(376b) How Antigen Quality and Quantity Determine T Cell Triggering In Vivo

Search and recognition of invading antigen presented by the peptide major histo-compatibility complex (pMHC) on the surface of dendritic cells in lymph nodes precede the triggering of T cell receptor (TCR) signaling and the subsequent T cell activation. Using computer simulations aided by experimental studies, we studied signaling events as T cells migrate through the lymph node searching for cognate antigen. We showed that the antigen dosage and quality determine whether and when T cells stop migrating and engage dendritic cells in prolonged conjugation to achieve full activation. Our theoretical analyses of the in silico results further identified a consolidated measure of antigen quantity and type, using which the effects of various measures of antigen quantity and quality on the degree of T cell effector response can be collapsed onto one single curve.

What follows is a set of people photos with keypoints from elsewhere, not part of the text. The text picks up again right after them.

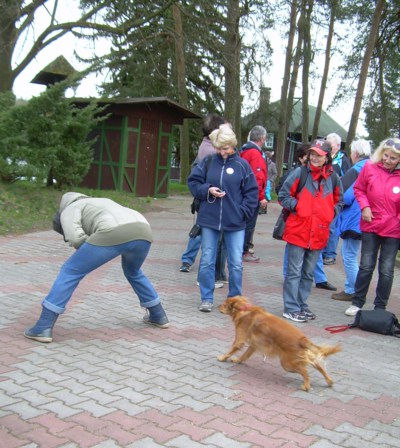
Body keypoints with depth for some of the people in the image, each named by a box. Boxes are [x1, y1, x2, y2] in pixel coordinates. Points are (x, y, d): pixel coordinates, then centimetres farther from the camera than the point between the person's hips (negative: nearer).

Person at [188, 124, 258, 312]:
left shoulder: (242, 165, -1)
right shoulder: (208, 162, 2)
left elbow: (252, 192, 3)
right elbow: (193, 182, 8)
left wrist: (243, 212, -7)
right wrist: (207, 190, -9)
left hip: (235, 223, -1)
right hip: (209, 220, 1)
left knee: (236, 264, 4)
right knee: (207, 261, 6)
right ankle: (207, 298, 19)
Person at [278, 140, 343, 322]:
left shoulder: (333, 177, 4)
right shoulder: (300, 172, -5)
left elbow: (339, 201, 19)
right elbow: (283, 195, -2)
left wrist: (332, 213, 5)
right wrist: (296, 207, -11)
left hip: (319, 233, 4)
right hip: (298, 230, -4)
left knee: (308, 273, 14)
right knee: (294, 272, 1)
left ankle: (302, 305, 26)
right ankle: (291, 308, 9)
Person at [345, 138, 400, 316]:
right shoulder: (369, 168, -6)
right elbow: (359, 189, 6)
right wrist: (364, 206, -8)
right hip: (371, 225, 1)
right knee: (366, 266, 8)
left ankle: (380, 307, 21)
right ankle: (357, 303, 22)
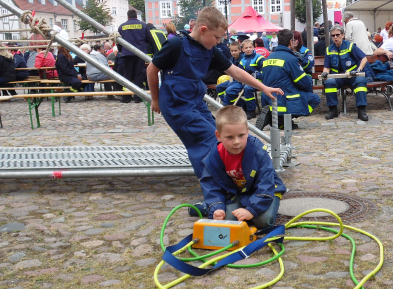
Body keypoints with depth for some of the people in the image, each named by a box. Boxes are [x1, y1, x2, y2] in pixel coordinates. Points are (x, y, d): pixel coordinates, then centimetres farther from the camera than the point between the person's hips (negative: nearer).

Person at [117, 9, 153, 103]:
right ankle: (138, 97, 0)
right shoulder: (143, 25, 3)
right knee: (139, 75, 3)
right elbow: (150, 40, 7)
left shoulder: (122, 26, 7)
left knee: (127, 75, 7)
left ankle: (126, 97, 6)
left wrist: (121, 51, 28)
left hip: (127, 54, 1)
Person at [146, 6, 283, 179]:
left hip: (197, 103, 8)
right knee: (209, 138, -13)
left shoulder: (210, 51, 3)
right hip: (177, 106, -8)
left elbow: (235, 71, 8)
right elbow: (152, 69, -8)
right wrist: (155, 99, 4)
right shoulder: (176, 46, -17)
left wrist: (263, 87, 6)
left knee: (216, 137, 7)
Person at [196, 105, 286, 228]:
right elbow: (212, 187, -13)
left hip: (266, 191, -2)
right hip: (236, 193, 2)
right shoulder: (213, 158, -18)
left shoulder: (258, 152, -27)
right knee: (227, 218, -22)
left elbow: (265, 186, -27)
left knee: (263, 220, -26)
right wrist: (216, 209, -32)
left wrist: (251, 210, -37)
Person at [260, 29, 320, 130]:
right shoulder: (290, 58, -10)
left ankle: (271, 115, 2)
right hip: (283, 102, -8)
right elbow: (304, 83, -8)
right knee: (315, 99, 7)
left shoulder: (268, 58, 12)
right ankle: (284, 119, -10)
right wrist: (309, 79, 17)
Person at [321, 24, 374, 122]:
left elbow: (364, 58, 0)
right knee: (329, 82, -30)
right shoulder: (329, 50, 10)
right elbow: (327, 67, 13)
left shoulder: (350, 46, 1)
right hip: (338, 77, 2)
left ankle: (361, 110, -32)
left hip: (353, 76, -2)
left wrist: (359, 70, -16)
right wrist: (325, 72, -10)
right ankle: (333, 110, -19)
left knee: (361, 80, -34)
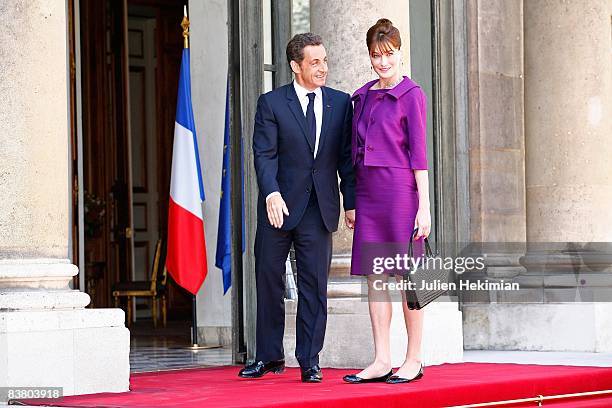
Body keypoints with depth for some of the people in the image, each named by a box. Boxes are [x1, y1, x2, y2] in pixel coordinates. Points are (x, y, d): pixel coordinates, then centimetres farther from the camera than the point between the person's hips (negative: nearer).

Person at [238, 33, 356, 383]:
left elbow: (347, 157, 8)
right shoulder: (271, 103, -1)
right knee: (269, 282, 5)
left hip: (320, 209, 1)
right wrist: (271, 193, -24)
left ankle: (309, 361, 7)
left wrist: (351, 202, 3)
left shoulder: (341, 103, 7)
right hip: (280, 205, -1)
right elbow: (264, 154, -8)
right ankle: (270, 357, 17)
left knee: (315, 286, 1)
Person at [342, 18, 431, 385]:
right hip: (368, 191, 6)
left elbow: (419, 153, -7)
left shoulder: (411, 95, -4)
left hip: (400, 190, -6)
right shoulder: (363, 97, 15)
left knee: (407, 277, -2)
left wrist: (424, 207, -11)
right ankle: (382, 361, 7)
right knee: (374, 276, 4)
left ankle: (414, 360, 5)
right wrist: (351, 202, 14)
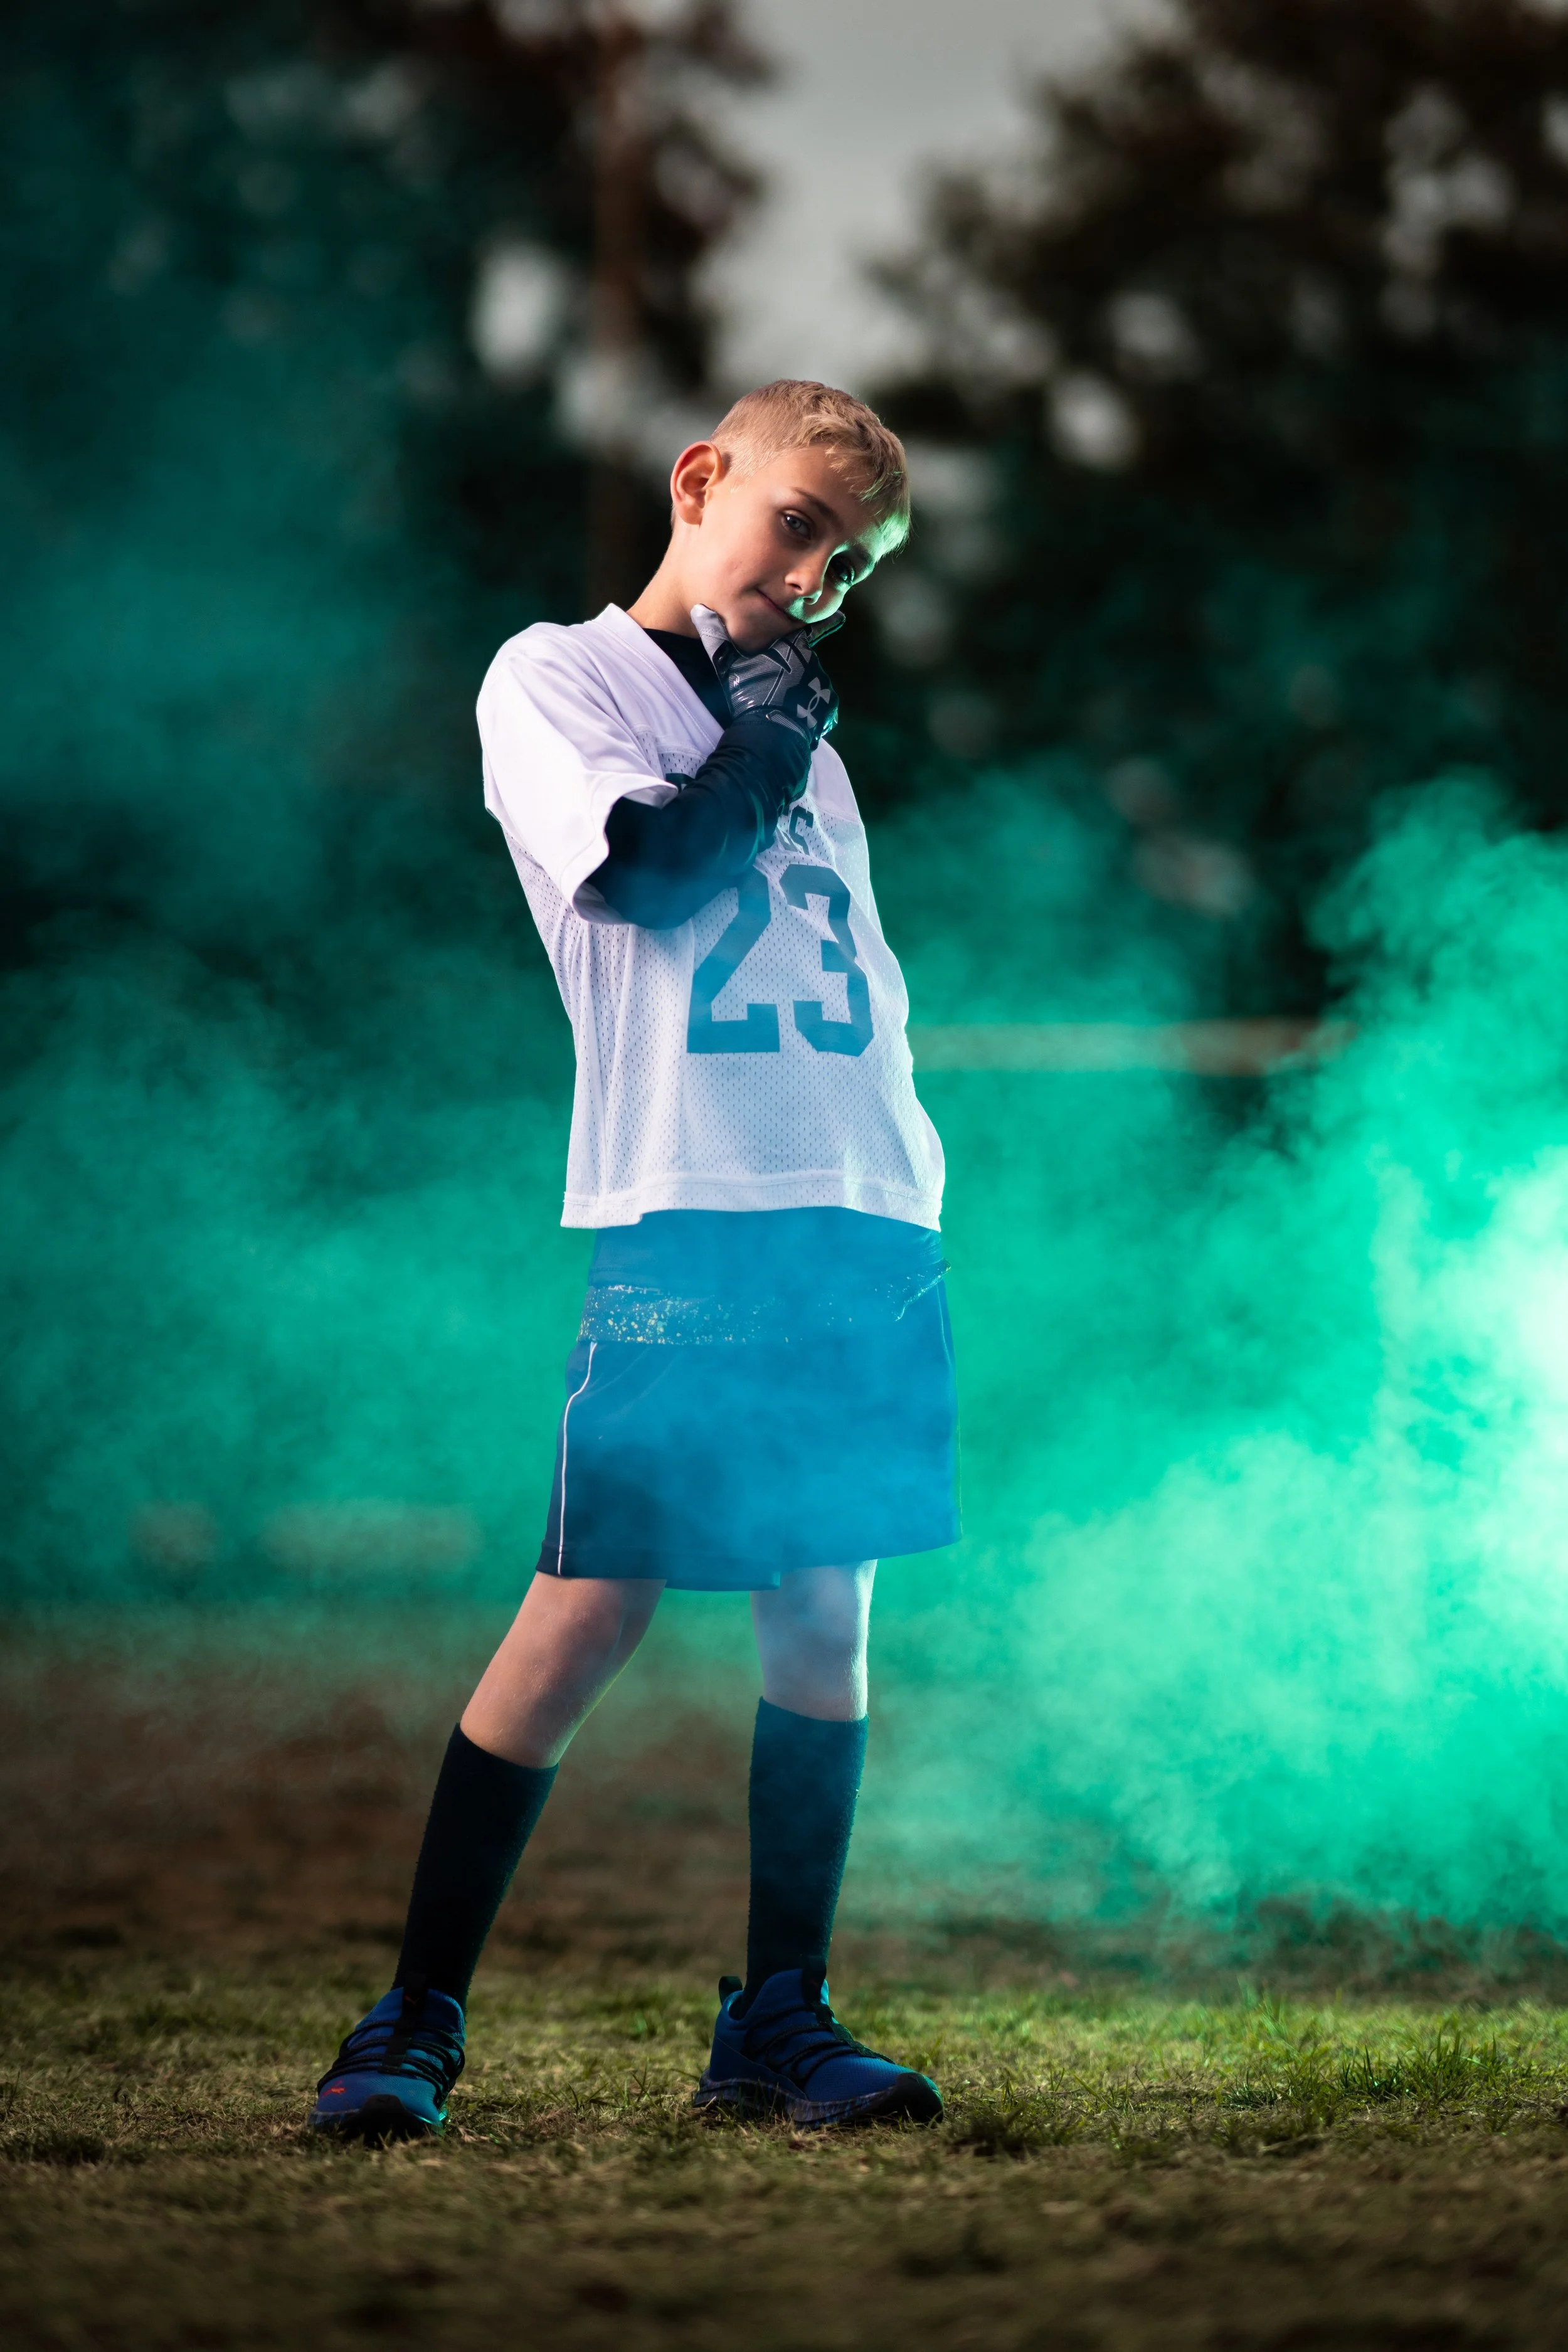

Very few cognate pMHC are needed to trigger TCR signaling and effector functions in Vivo. This suggests that T cells may integrate sub-optimal signals from sequential transient contacts with dendritic cells. Such signal integration, however, would require a mechanism for short-term molecular "memory". Recent computational and experimental studies have revealed that positive feedback regulation of membrane-proximal signaling (Ras activation) causes previously stimulated cells to be rapidly triggered upon subsequent weak re-stimulation. We developed a computational model that couples T cell migration with membrane proximal signaling activities triggered by encounters with dendritic cells bearing pMHCs of different affinities, in order to examine the conditions for signal integration to occur via this mechanism. Specific predictions are made regarding how to test whether this mechanism enables signal integration, and its consequences for T cell sensitivity and the role of endogenous peptides during the earliest events in detecting infectious pathogens.